Written instruction 1
Please reproduce, word for word, the part of the Squeeze article that opens with the words "Formed about 16" and closes with "up in 1982.".
Written instruction 2
Carry the article about the band Squeeze forward from its last sentence.

Advertisement

Squeeze Still Holding Tight to Success : Pop: The British band, which is gearing up to record a new album in September, plays tonight at Irvine Meadows.

Share

Squeeze’s Glenn Tilbrook isn’t doing interviews on the group’s present tour, according to a band representative, because he’s spending his time on the road writing new songs for the group’s next album.

“That’s interesting,” Tilbrook said by phone last week from San Francisco’s Fisherman’s Wharf. “They told the last person I called that I wasn’t going to do interviews because I was saving my voice.”

Tilbrook is indeed leaving most of the calls to the band’s Chris Difford on the current tour--which brings Squeeze to the Irvine Meadows Amphitheatre tonight, opening for Fleetwood Mac--so that he can spend more time at work with his traveling mini-studio of four-track recorder, drum machine and such. The group is gearing up to record a new album in September and is at a crucial juncture in its career, though that seems almost to have been a constant state of affairs for the British band.

Advertisement

Formed about 16 years ago, Squeeze has spent most of the interim verging on the success that critics and musical peers have long felt it deserves. The band briefly appeared in the domestic charts with “Pulling Mussels (From the Shell)” in 1980 and the Paul Carrack-sung “Tempted” in 1981, but bigger hits eluded them.

Meanwhile, the tunesmithing team of Tilbrook and Difford was being widely hailed as “the new Lennon and McCartney” and “the new Gilbert and Sullivan.” Such heightened, though not unjustified, expectations helped contribute to the frustrations, tensions and burnout that prompted the band to break up in 1982.

The members played an off-the-cuff charity reunion in 1985 and enjoyed it so much that they gave the group a second shot. (The present lineup is singer-guitarists Tilbrook and Difford, drummer Gilson Lavis, bassist Keith Wilkinson and keyboardist Matt Irving.) That second-wind enthusiasm built eventually to 1987’s splendid “Babylon and On” LP and the hit “Hourglass,” which finally introduced them to American radio audiences. It was a short roll, though, where the subsequent, and still more splendid, 1989 “Frank” album “sank without a trace,” to quote Tilbrook.

Squeeze currently has a spunky live album in the bins, “A Round and a Bout,” and is encouraged about having recently signed with Warner Bros., the label that did quite well by Squeeze’s old pal Elvis Costello last year. The band is determined, Tilbrook said, to give its best to a label it feels will respond in kind, which is why he’s generally writing rather than fielding interviews.

That his lyricist partner Difford is doing them suggests that their collaboration doesn’t quite fit the standard picture of composing teams hunkered over the piano bouncing ideas off each other. “Ninety-nine percent of the time we work separately,” Tilbrook explained. “He’ll give me a bundle of lyric sheets and I’ll go sit in a quiet corner at home with those.”

That separation of powers doesn’t always join in a common result, he said. “When we started writing for the next album a few months ago, he gave me about 50 lyrics, of which I’ve been able to write music to only about 16 so far.”

Dataset records
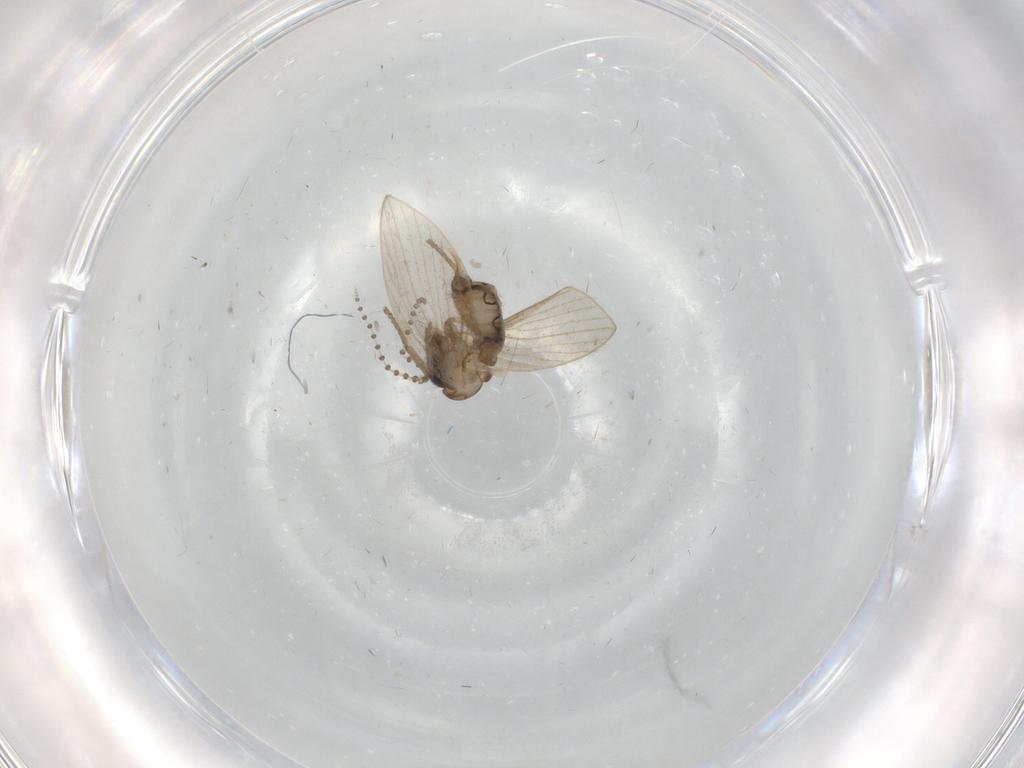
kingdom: Animalia
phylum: Arthropoda
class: Insecta
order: Diptera
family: Psychodidae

Result 1
Formed about 16 years ago, Squeeze has spent most of the interim verging on the success that critics and musical peers have long felt it deserves. The band briefly appeared in the domestic charts with “Pulling Mussels (From the Shell)” in 1980 and the Paul Carrack-sung “Tempted” in 1981, but bigger hits eluded them.

Meanwhile, the tunesmithing team of Tilbrook and Difford was being widely hailed as “the new Lennon and McCartney” and “the new Gilbert and Sullivan.” Such heightened, though not unjustified, expectations helped contribute to the frustrations, tensions and burnout that prompted the band to break up in 1982.

Result 2
Advertisement

Difford doesn’t always think Tilbrook’s music works for the lyrics, while, Tilbrook said, “sometimes Chris writes lyrics that don’t really astound me. We don’t always agree. For example, there’s a song that made it onto the English version of ‘Babylon and On’ called ‘Wedding Bells,’ which I thought was a great lyric, and dare I say so myself, I was pretty pleased with the music as well. Chris didn’t like either.”

The points of confluence between the two certainly outweigh any differences. “Every time Chris gives me a batch of lyrics there’s certain ones that leap out at me, where I’ll think, ‘He’s done it again. That’s a great subject matter approached in just the right way.’ It’s true of Chris’ writing, I think, that he writes about things that a lot of people can identify with, but it’s always with his vision. It’s not trying to be universal. I think that’s what makes him such a great lyricist.

“I’ll give you a for-instance with this batch of lyrics. There’s a song he wrote called ‘In My Front Room,’ which quite unusually for us is about more general world events. Written a few months ago, it’s about the wall coming down in Germany, about Romania, Mandela being set free: very un-Squeeze-like subjects. But it’s all seen through the perspective of Chris sitting in his front room watching it on TV, which suddenly makes it very much a Squeeze song.”

A representative batch of the best Squeezings appear on the “A Round and a Bout” live album, released through I.R.S. Records on the Deptford Fun City label, the banner under which they released their first EP in 1974.

The live album, Tilbrook felt, “was a convenient time for a couple of reasons to put the cork on that bottle of Squeeze in the ‘80s. They were the last shows we did with Jools (keyboardist Jools Holland, who left the band in January to work on a British TV show), which is the end of an era, Mark II for us. And besides, we never wanted to do a live album because it always seemed it would be a distraction from whatever else we would be doing. But seeing there was going to be nothing happening for this year particularly, between labels, it seemed a good time to put one out. I’m very pleased with it.”

The group has hopes of landing Don Was to produce its next album. Three songs likely to be on it, “Sunday Street,” “To Walk a Straight Line” and “There is a Voice,” appear in Squeeze’s current live set on the Fleetwood Mac tour.

Advertisement

Being the opening act on such a tour involves playing nightly for an audience that isn’t necessarily there to see you, but Tilbrook said, “I think that’s great. It’s a challenge to rally against what could be the audience’s indifference to us. I find that situation very inspiring.

“The first couple of shows went disastrously for us. The whole production was running late so we didn’t get a sound check and our sound guy was off at his sister’s wedding. It generally wasn’t very good. But I think we’re getting through now.”

Though far from ever being a punk outfit, Squeeze did initially ride in on punk’s spiked wave of enthusiasm and reaction to bloated “superstar” rock. At that time, Fleetwood Mac was often cited as a prime offender in that category, but Tilbrook sees nothing odd in being billed with the veteran multi-platinum-selling band.

“I think it’s a great pairing,” Tilbrook said. “Watching Fleetwood Mac, they’ve got some great songs and arrangements. I think they’re an interesting band. And I think their audience is the sort of audience that could be listening to us, if only they knew about us.”